> _Ejercicios_:
• A. Traduce al inglés esta oración del texto sobre la siesta: "En este cuadro, pintado en Nueva York en 1886, se ha visto una representación de la burguesía cubana del ochocientos."
• B. Copia del texto sobre la siesta el fragmento entre "En los pródromos" y "su medio tropical.", ambos incluidos.

> _Texto dado_:
Siestas del trópico, pesadilla

La siesta como metáfora de la indolencia nacional. Desde un cuadro señorial de Guillermo Collazo hasta uno alucinante de Antonia Eiriz. Desde la modorra colonial hasta el letargo revolucionario.

Richmond

En las fotos de Una temporada en el ingenio de Chinolope no había hamacas ni sillones, pero Lezama se las arregló  para recordar, en su introducción a ese reportaje gráfico en la revista Cuba (noviembre, 1968) aquellos enseres típicos de la colonia. "En algunos grabados del siglo pasado, aparecen en el ingenio, en el barracón de las primeras calderas con la melaza espumeante, sillones y hamacas para el sueño y la conversación. La cotidianidad volvía a instalarse en la secularidad, en un juego de posibilidades del que solo los cubanos conocemos el secreto."

En los pródromos de esa descomunal movilización de hombres y máquinas que llamaron Zafra de los Diez Millones, el señalamiento comportaba, ciertamente, alguna disonancia; entonces más que nunca la revolución equivalía a dejar "la casa y el sillón"; superando de una buena vez ese imaginario de origen colonial que no remitía solamente a la ociosa plutocracia criolla, sino a la vagancia generalizada de un pueblo determinado por su medio tropical.

De los sillones y hamacas que pueblan nuestro siglo XIX, ninguno más sugerente que La siesta, óleo de Guillermo Collazo. En su butacón de mimbre, la mujer lleva vestido largo, las mangas cubren completamente sus brazos, a la usanza de la época. Un arco de medio punto separa la terraza donde está sentada de un patio en el cual distinguimos un elegante jarrón, más allá una verja de madera y, por fin, el mar. En este cuadro, pintado en Nueva York en 1886, se ha visto una representación de la burguesía cubana del ochocientos. El ambiente es claramente señorial; la alfombra, las macetas con arecas y malangas, la verja, todo apunta a ese espacio interior propiamente burgués, pero aun no típicamente cubano; la que aparece retratada en la obra de Collazo es una burguesía que mira a Europa, faltan los motivos autóctonos que vendrán, ya bien entrado el siglo XX, con Víctor Manuel y los demás pintores de la vanguardia.

El tema de La siesta, sin embargo, se inserta en un vasto imaginario sobre la indolencia, que ya desde mediados del siglo se había consolidado como característica nacional. Cuando en su Viaje a La Habana la Condesa de Merlin señala que "la pereza y la negligencia enervan su voluntad", se refiere tanto a las clases altas como a las bajas. En el último capítulo de su libro, la autora ofrece una descripción de la siesta, no ya como costumbre, sino como una imperiosa necesidad a la que nadie escapa.

"Nuestra vida tropical, obligándonos a huir de la tiranía del sol, cambia completamente el empleo ordinario de las horas y produce escenas enteramente originales. Seguidme por las calles de la Habana a la una del día, y no hallaréis ni vida, ni ruido, ni movimiento." A esa hora "hasta los presidiarios abandonan su trabajo para dormir un rato bajo el cobertizo. El negro se tiende a la sombra de un carretón, y las vendedoras de ananás se duermen con los brazos cruzados".

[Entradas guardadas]
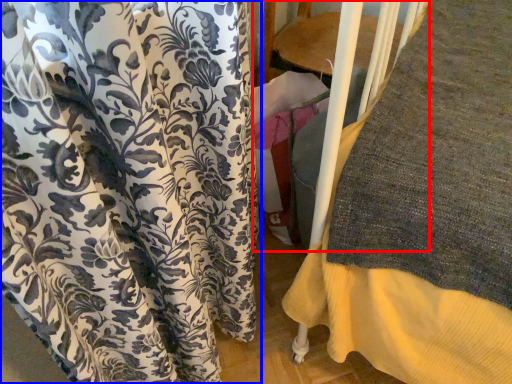
Question: Which point is further to the camera, bunk bed (highlighted by a red box) or curtain (highlighted by a blue box)?

Choices:
 (A) bunk bed
 (B) curtain

Answer: (A)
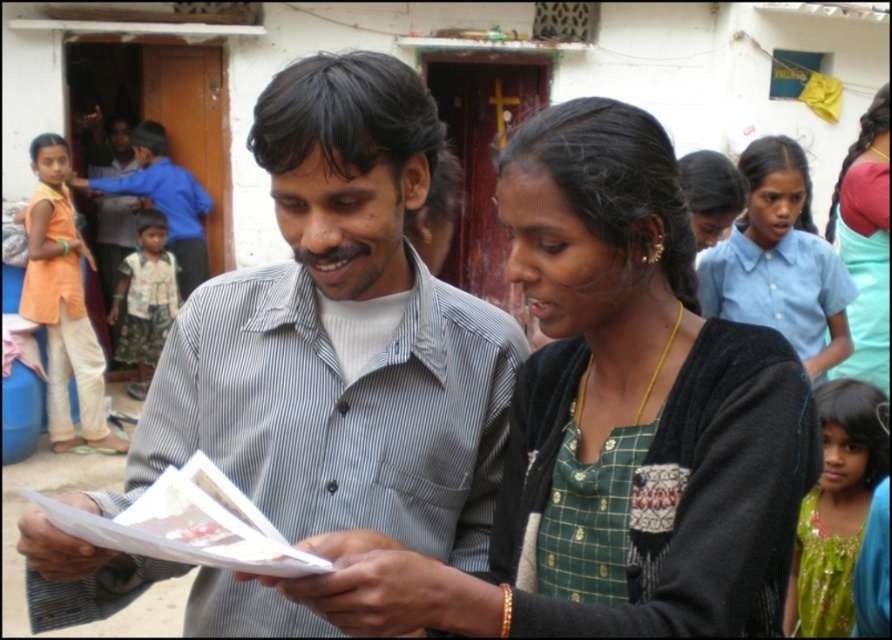
Question: Is striped cotton shirt at center smaller than teal fabric dress at upper right?

Choices:
 (A) yes
 (B) no

Answer: (A)

Question: Is green embroidered dress at lower right bigger than teal fabric dress at upper right?

Choices:
 (A) no
 (B) yes

Answer: (A)

Question: Which of these objects is positioned closest to the green embroidered dress at lower right?

Choices:
 (A) teal fabric dress at upper right
 (B) green woven apron at lower right

Answer: (B)

Question: Based on their relative distances, which object is farther from the teal fabric dress at upper right?

Choices:
 (A) light blue uniform at upper right
 (B) green textured dress at center

Answer: (B)

Question: Based on their relative distances, which object is nearer to the light blue uniform at upper right?

Choices:
 (A) orange cotton shirt at left
 (B) striped cotton shirt at center
 (C) green embroidered dress at lower right
 (D) teal fabric dress at upper right

Answer: (D)

Question: Is striped cotton shirt at center closer to camera compared to printed cotton shirt at left?

Choices:
 (A) no
 (B) yes

Answer: (B)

> _Respuestas por tarea_:
• A. This painting, done in New York in 1886, has been seen as a representation of the Cuban bourgeoisie of the eighteen hundreds.

• B.
En los pródromos de esa descomunal movilización de hombres y máquinas que llamaron Zafra de los Diez Millones, el señalamiento comportaba, ciertamente, alguna disonancia; entonces más que nunca la revolución equivalía a dejar "la casa y el sillón"; superando de una buena vez ese imaginario de origen colonial que no remitía solamente a la ociosa plutocracia criolla, sino a la vagancia generalizada de un pueblo determinado por su medio tropical.